> **What you need to do**: Set down again each entry exactly as it reads, pictures excluded.

> **Dataset entries**:
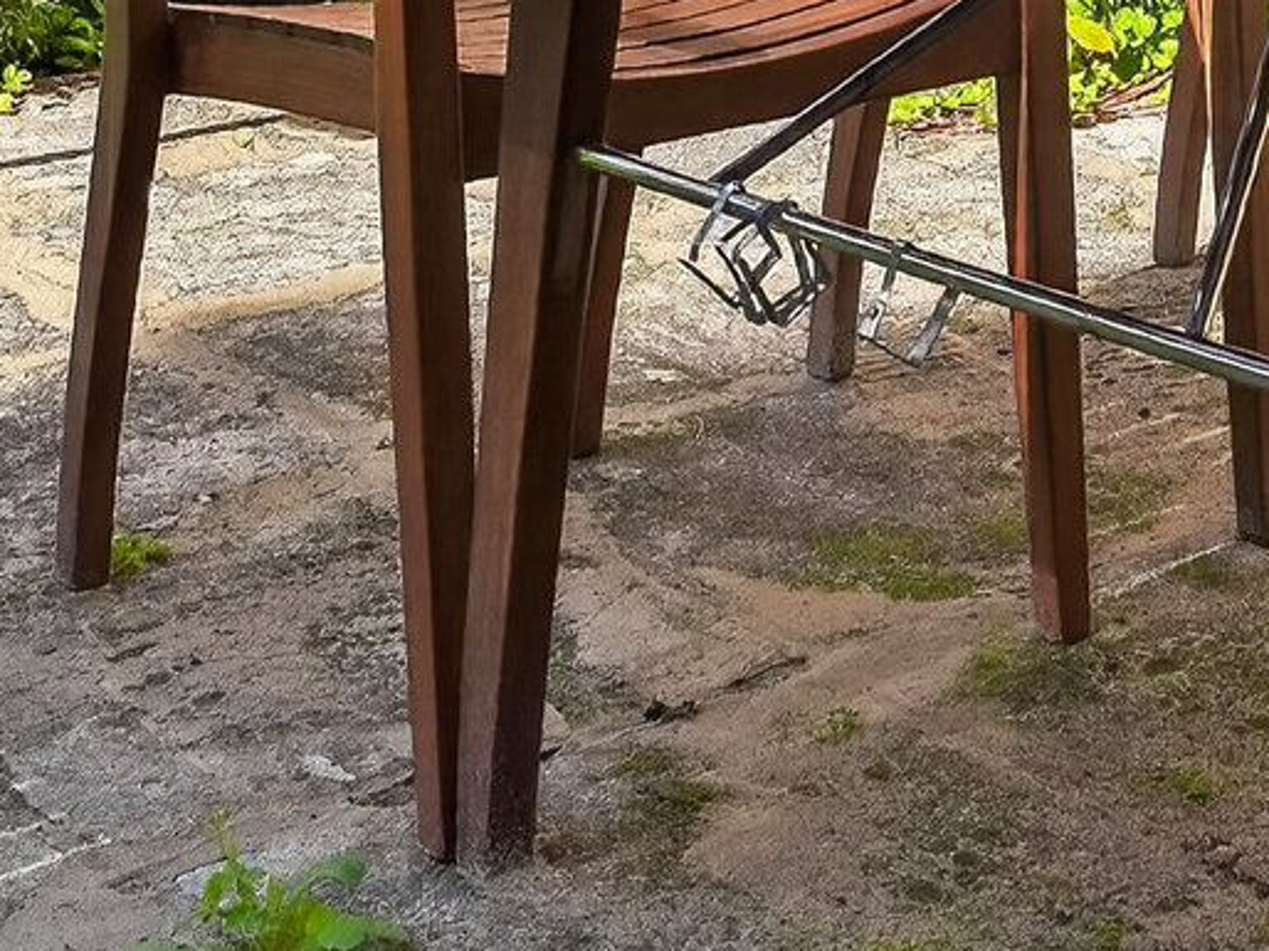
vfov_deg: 14.4
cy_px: -724
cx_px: 1252
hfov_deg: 20.9
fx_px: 3334
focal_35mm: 91
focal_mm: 19
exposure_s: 1/200
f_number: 8
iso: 400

> **Task response**:
vfov_deg: 14.4
cy_px: -724
cx_px: 1252
hfov_deg: 20.9
fx_px: 3334
focal_35mm: 91
focal_mm: 19
exposure_s: 1/200
f_number: 8
iso: 400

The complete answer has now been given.